--- BRIEF ---
Please return every line below that contains the word "True". Case counts.

--- THE RECORDS ---
= = = = =
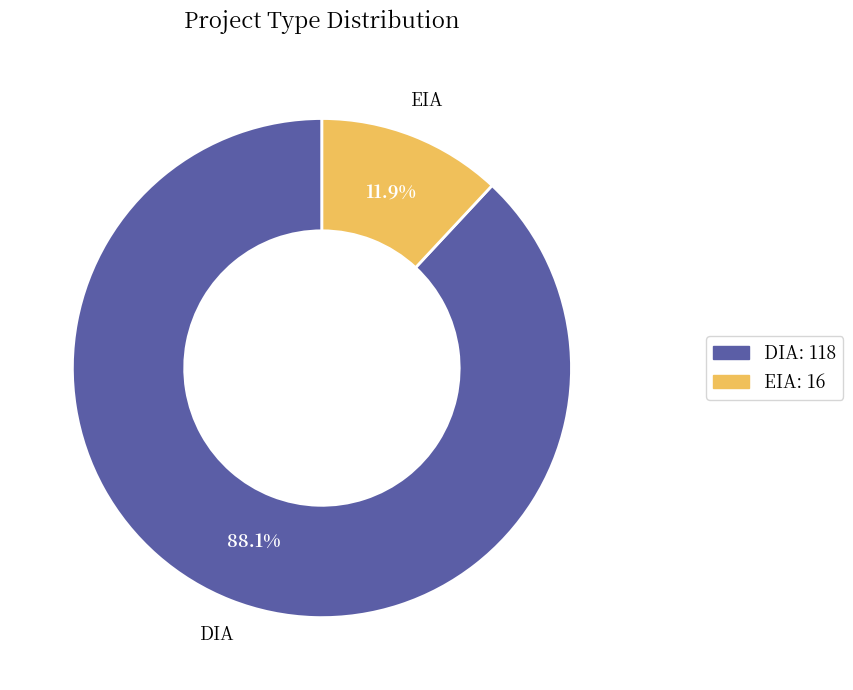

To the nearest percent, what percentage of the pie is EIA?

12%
= = = = =
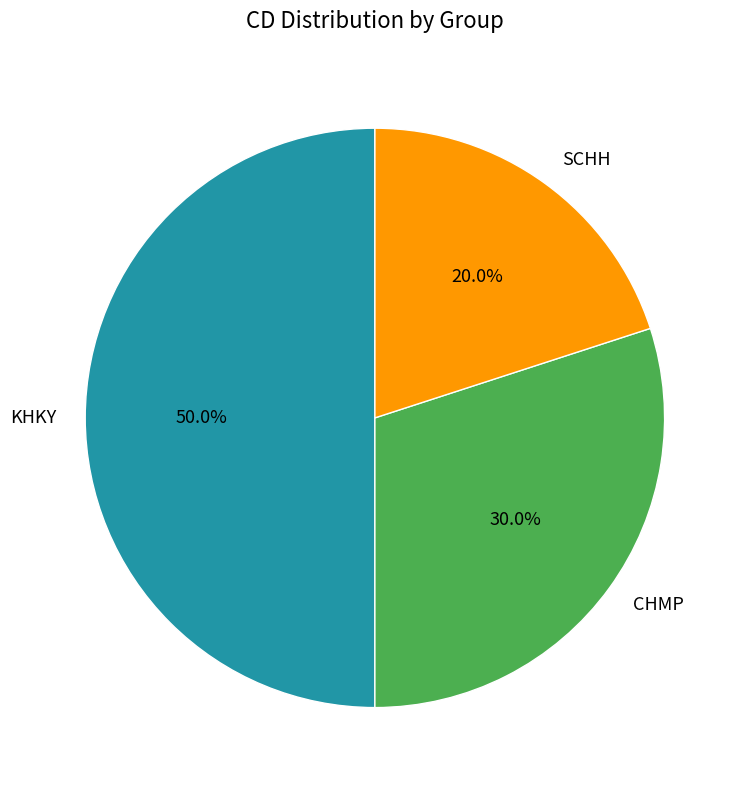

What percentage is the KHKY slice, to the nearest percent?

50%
= = = = =
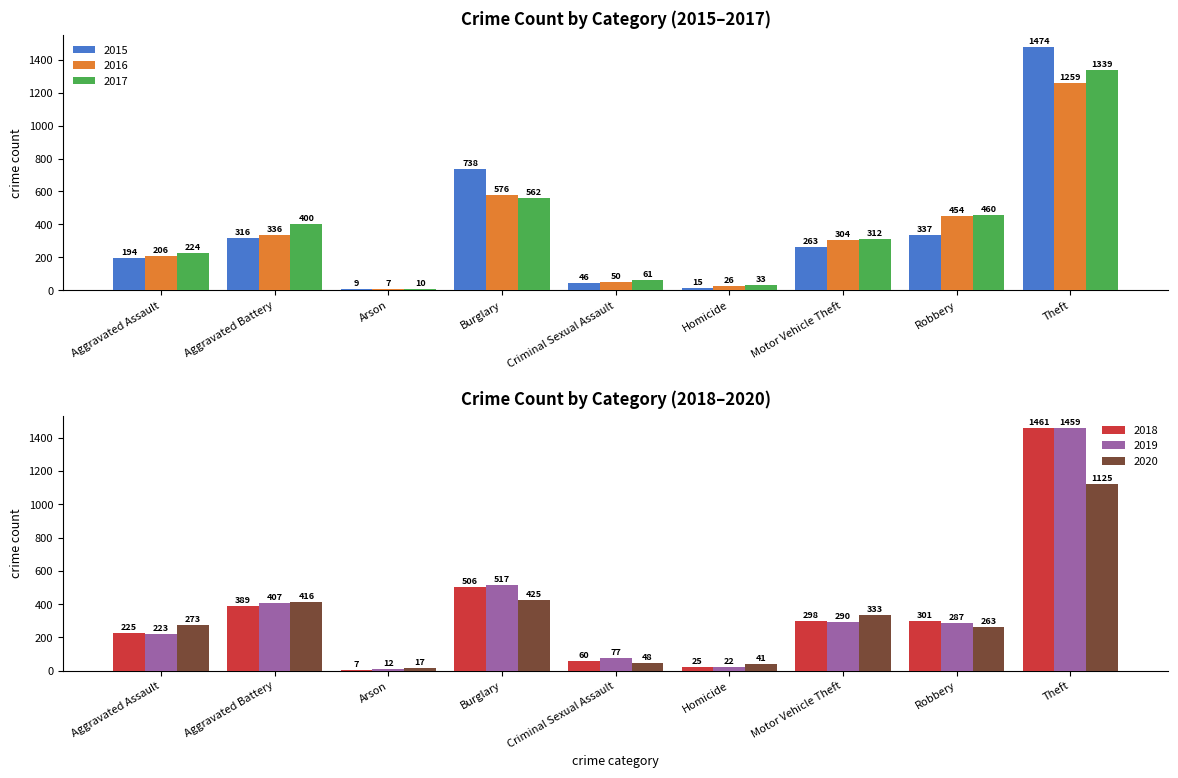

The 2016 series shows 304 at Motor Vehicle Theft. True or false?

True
= = = = =
--- COMPLETED EXERCISE ---
The 2016 series shows 304 at Motor Vehicle Theft. True or false?
True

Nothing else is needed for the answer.